Now, although the above explanation is technically correct, the sense that something’s not quite right remains: how can it be that knowing more about the tasks that make up a project results in increased overall uncertainty?
Resolving the paradox
The key to resolving the paradox lies in looking at the situation after task A has completed but B is yet to start. Let’s look at this in some detail.
Consider the uncorrelated case first. The two tasks are independent, so after A completes, we still know nothing more about the possible duration of B other than that it is triangularly distributed with min, max and most likely times of 2, 4 and 8 days. In the correlated case, however, the duration of B tracks the duration of A – that is, if A takes a long (or short) time then so will B. So, after A has completed, we have a pretty good idea of how long B will take. Our knowledge of the correlation works to reduce the uncertainty in B – but only after A is done.
One can also frame the argument in terms of conditional probability.
In the uncorrelated case, the probability distribution of B – let’s call it p(B) – is independent of A. So the conditional probability of B given that A has already finished (often denoted as P(B|A)) is identical to P(B). That is, there is no change in our knowledge of B after A has completed. Remember that we know p(B) – it is a triangular distribution with min, max and most likely completion times of 2, 4 and 8 days respectively. In the correlated case, however, P(B|A) is not the same as P(B) – the knowledge that A has completed has a huge bearing on the distribution of B. Even if one does not know the conditional distribution of B, one can say with some certainty that outcomes close to the duration of A are very likely, and outcomes substantially different from A are highly unlikely. The degree of “unlikeliness” – and the consequent shape of the distribution – depends on the value of the correlation coefficient.
So we see that, on the one hand, positive correlations between tasks increase uncertainty in the overall duration of the two tasks. This happens because a wider range of outcomes are possible when the tasks are correlated. On the other hand knowledge of the correlation can also reduce uncertainty – but only after one of the correlated tasks is done. There is no paradox here, its all a question of where we are on the project timeline.
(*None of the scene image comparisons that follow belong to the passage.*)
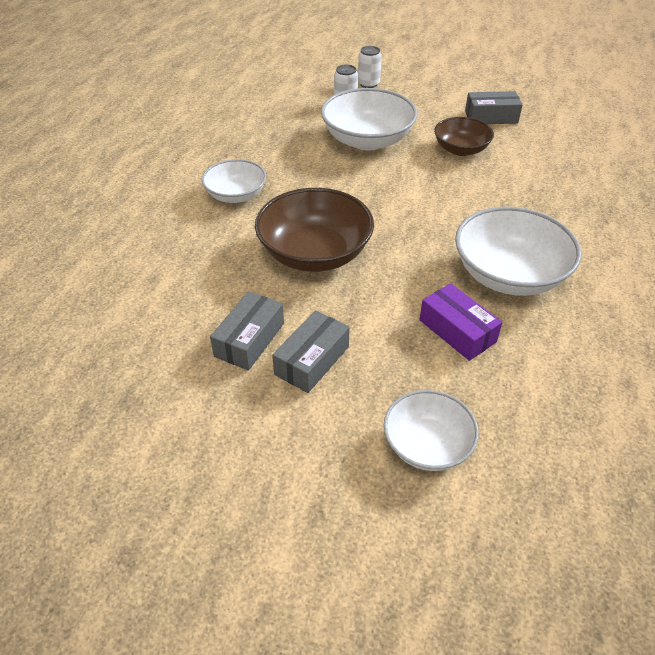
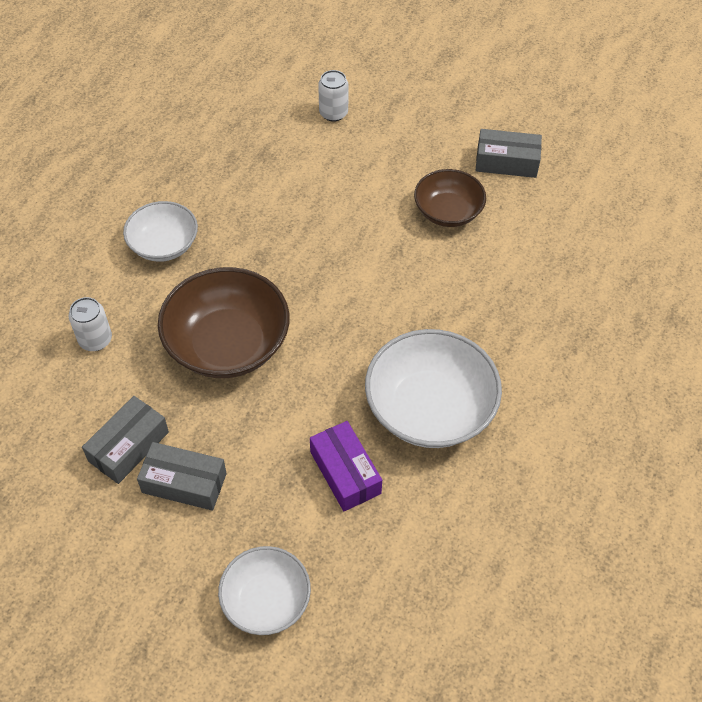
camera: 10 degrees right, 10 degrees up
grey box [272,310,350,393] -> grey box turned 60 degrees clockwise [137,442,227,511]
white bowl [321,88,417,151] -> none
white can [358,46,382,88] -> white can moved to [69,297,112,351]

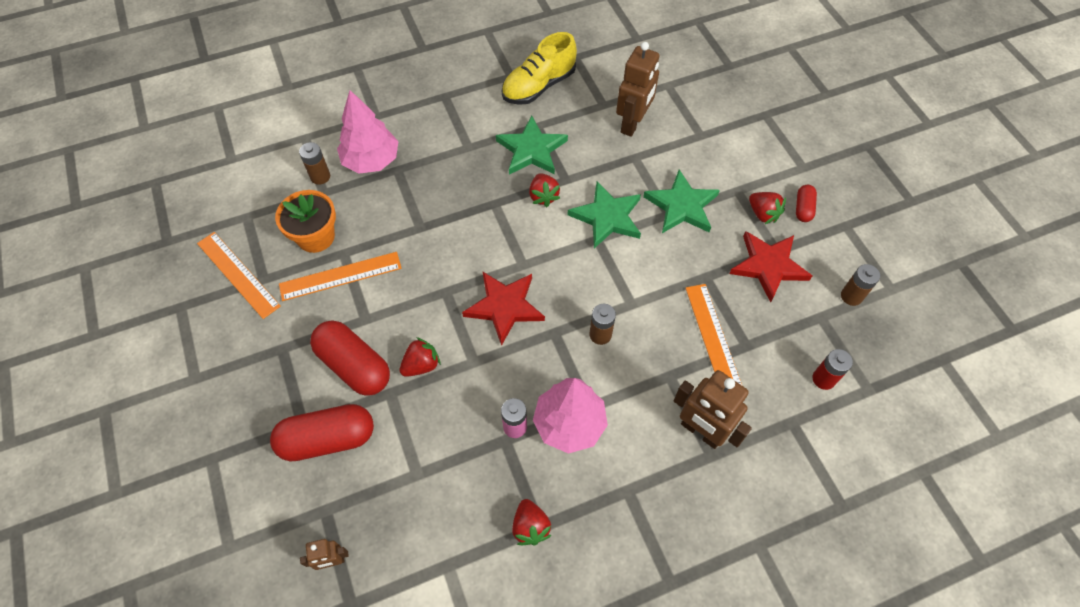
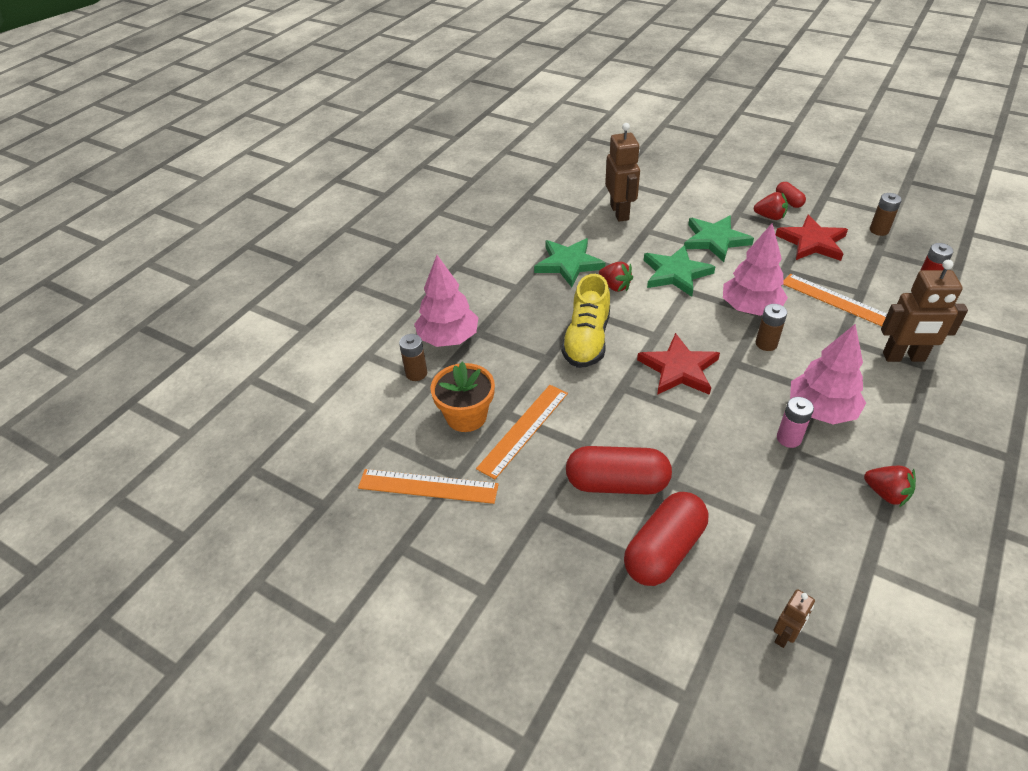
camera: 35 degrees left, 15 degrees down
red strawberry [400,337,441,377] -> none
yellow shoe [502,32,577,105] -> yellow shoe moved to [561,274,610,368]
none -> pink tree [723,223,788,316]

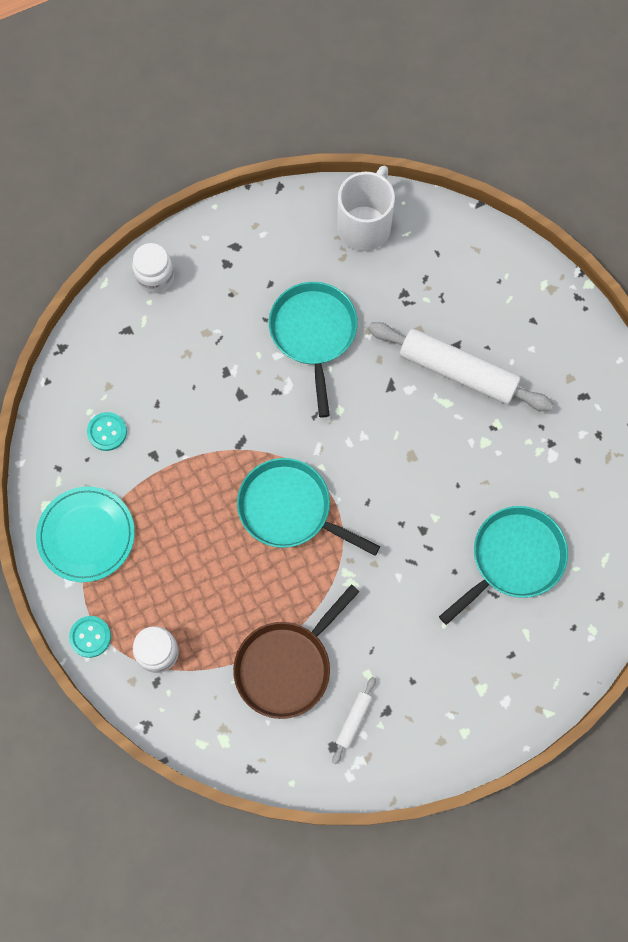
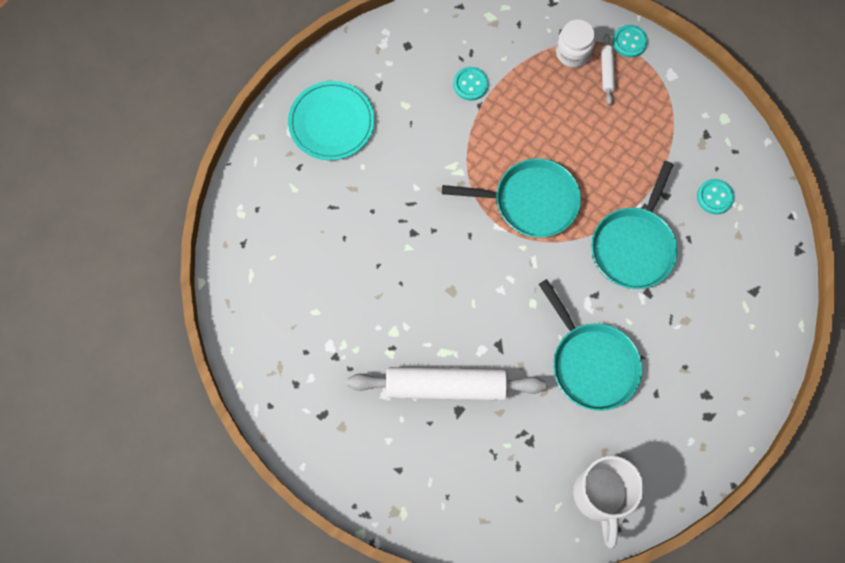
camera: 155 degrees right, 0 degrees up
turquoise plate [36,486,135,582] -> turquoise plate moved to [288,81,375,160]
white jar [132,243,174,293] -> none
brown pan [233,584,360,719] -> turquoise button [453,67,488,100]
white rolling pin [332,677,376,765] -> white rolling pin moved to [601,33,615,105]
turquoise pan [439,506,568,625] -> turquoise pan moved to [591,161,678,289]

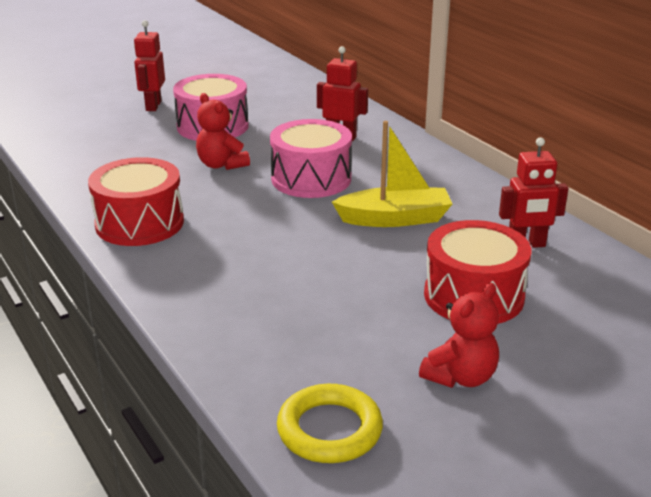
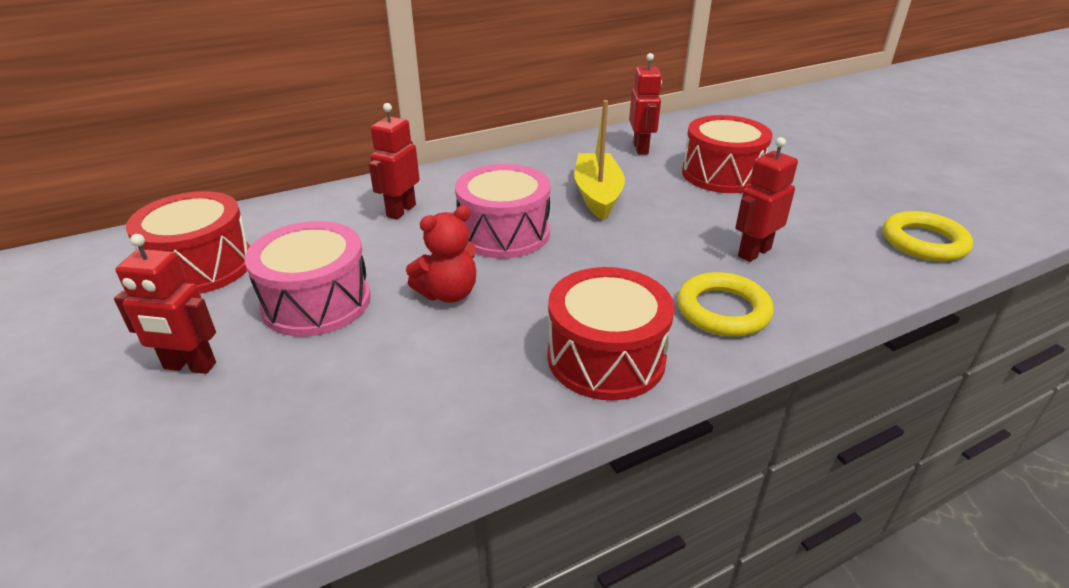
camera: 85 degrees left, 5 degrees up
red teddy bear [419,283,499,388] -> none
none -> red drum [126,191,250,294]
none -> yellow ring [677,272,774,337]
none -> red robot [735,137,798,262]

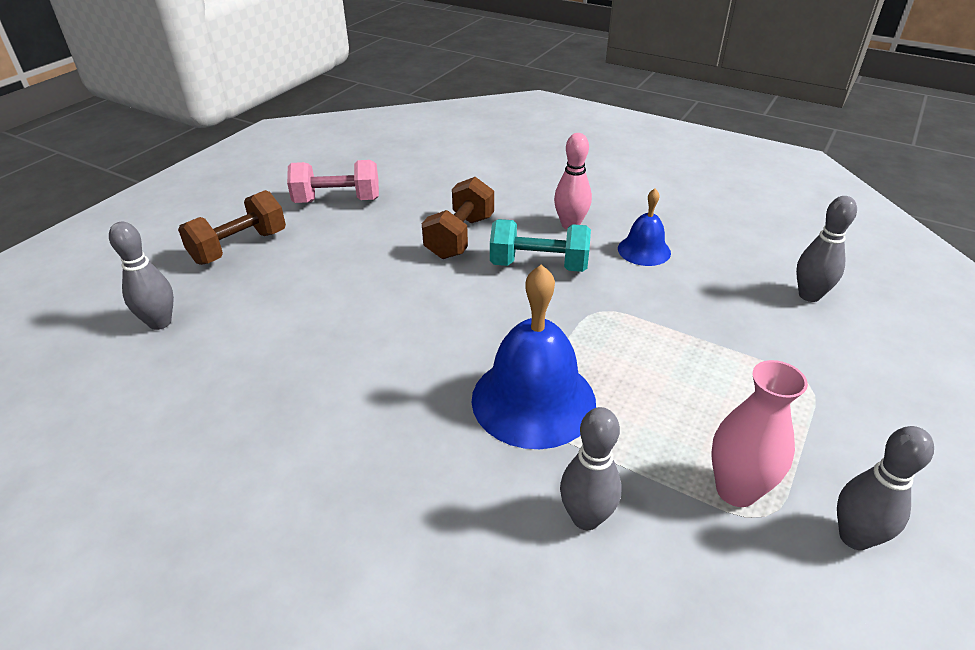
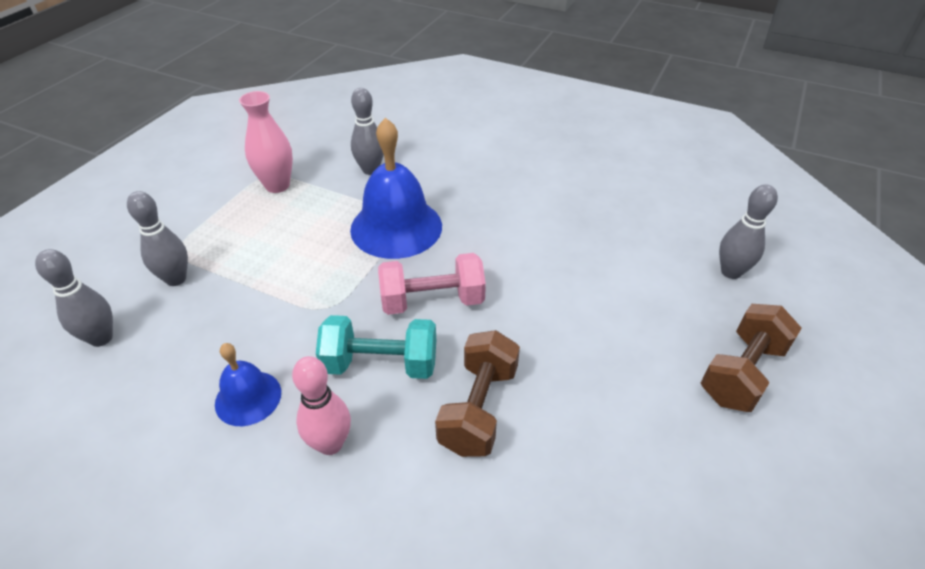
camera: 175 degrees right, 5 degrees up
pink dumbbell [287,160,379,203] -> pink dumbbell moved to [378,253,486,315]
grey bowling pin [837,426,934,550] -> grey bowling pin moved to [127,191,188,286]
Of course, one can argue that the paradox is an artefact of the assumption that the two tasks remain triangularly distributed in the correlated case. It is far from obvious that this assumption is correct, and it is hard to validate in the real world. That said, I should add that most commercially available simulation tools treat correlations in much the same way as I have done in my previous post – see this article from the @Risk knowledge base, for example.
In the end, though, even if the paradox is only an artefact of modelling and has no real world application, it is still a good pedagogic example of how probability distributions can combine to give counter-intuitive results.
Thanks to Vlado Bokan for several interesting conversations relating to this paradox.